The outcome of Britain’s general election was a political disaster. No party achieved a majority of parliamentary seats, so the Conservatives were forced into an unnatural coalition with the Liberal Democrats. It’s designed to hold together for five years, but I doubt it will last two.

There are major policy differences between the two parties (especially their fundamentalist wings) on issues such as the UK’s relationships with Europe. And the new government is going to face intense public hostility to painful decisions it cannot avoid given the depth of the crisis in the nation’s government finances.

The big issue that politicians of all parties tried to avoid talking about in the election campaign was what specific measures they would take to tackle the nation’s enormous fiscal deficit. For every four pounds the British government is spending, it borrows a pound.

New borrowing each year is adding so fast to the national debt that the Bank for International Settlements (the “central bankers’ club”) reckons that without radical change the interest costs of state debt will double within a decade to 10 per cent of national output, and would reach an impossible 27 per cent by 2040.

The politicians dodged the question because reducing the fiscal deficit each year to an acceptable level requires a combination of spending cuts and tax increases on a horrendous scale.

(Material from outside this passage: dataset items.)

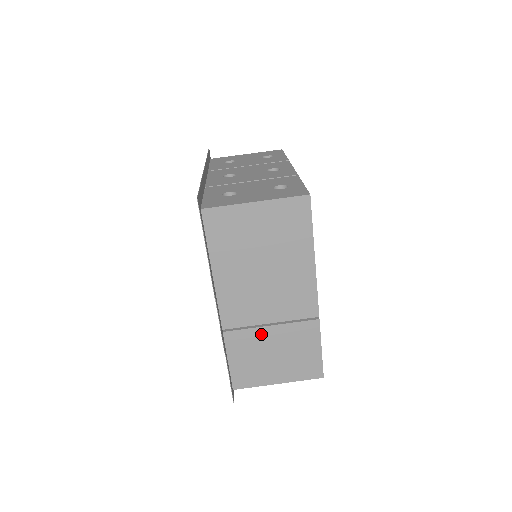
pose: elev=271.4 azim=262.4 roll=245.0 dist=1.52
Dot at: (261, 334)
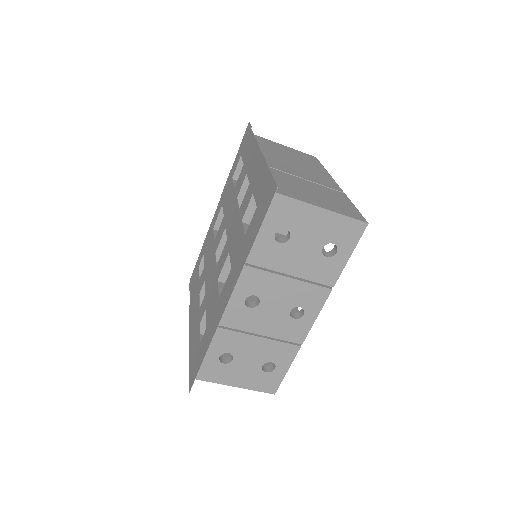
Dot at: occluded
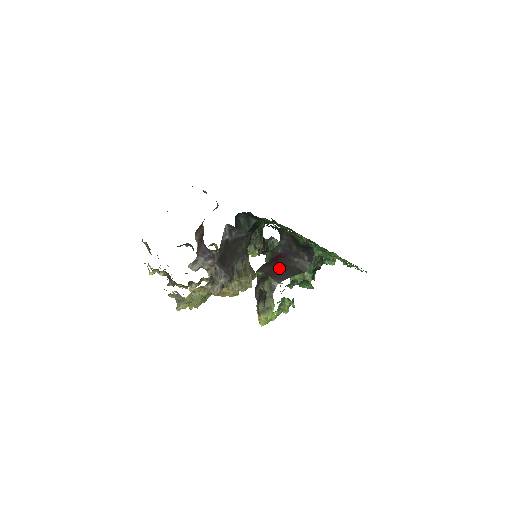
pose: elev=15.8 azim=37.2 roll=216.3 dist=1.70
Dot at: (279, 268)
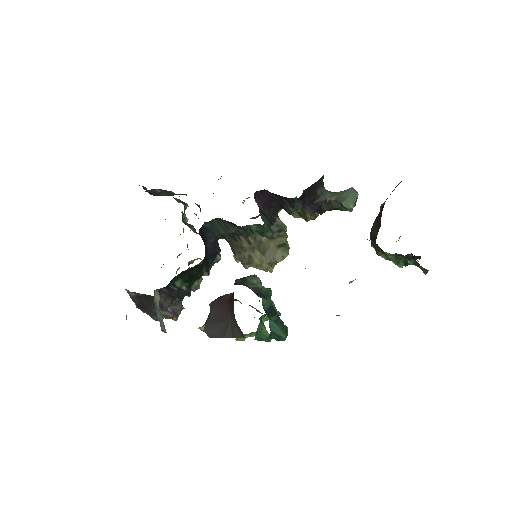
Dot at: (221, 317)
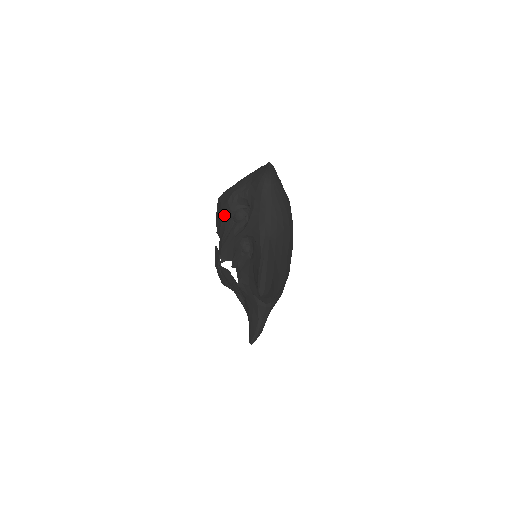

Most experts reckon that, in addition to plans already announced by the main political parties, the average British household is going to have to pay between £2,500 and £4,000 a year in higher taxes or value of lost benefits.

Most voters are not yet ready to face up to the scale of the problem nor to pay the price of addressing it. Opinion polls have been showing this. Indeed, nearly half the 6 million-odd employees in the bloated public sector not only refuse to accept the need for cutbacks – they actually think state spending on public services should be increased.

Against that background, it is hardly surprising that the politicians preferred to posture, having heated arguments during the election campaign over their different proposals to cut the fiscal deficit by relatively trifling amounts.

There are major political disagreements about how the pain of paying for debt reduction should be distributed between spending cuts and tax increases, where spending cuts should fall, and what taxes should be increased.

Britain Spending Cuts

Evidence suggests that cutting spending is more effective in reducing fiscal deficits than increasing taxes, and less damaging to economic growth. But those on the Left are more comfortable with higher or new taxes – providing they’re levied on “the rich” and on companies — than on deep cuts on spending on “public services.”

Their focus is on “fairness,” wealth distribution and equality, rather than on stimulating stronger economic growth. In this they reflect the predominant values of British society.

But this ideology-based political bias does divert attention from the need for the truly difficult large-scale adjustments necessary over the long term to deal with the huge fiscal deficit.

For example, the Liberal Democrats and others on the Left want to scrap the commitment to modernize Britain’s nuclear strike force of four nuclear-missile-launching submarines at a predicted cost of perhaps as much as £100 billion. But that expense would be spread over 25 years, and be a tiny fraction of state spending over that period.

This and other populist nostrums such as additional taxes on “the rich” (how you define that category depends on the strength of your socialist beliefs) would do little to address the problem of the fiscal deficit.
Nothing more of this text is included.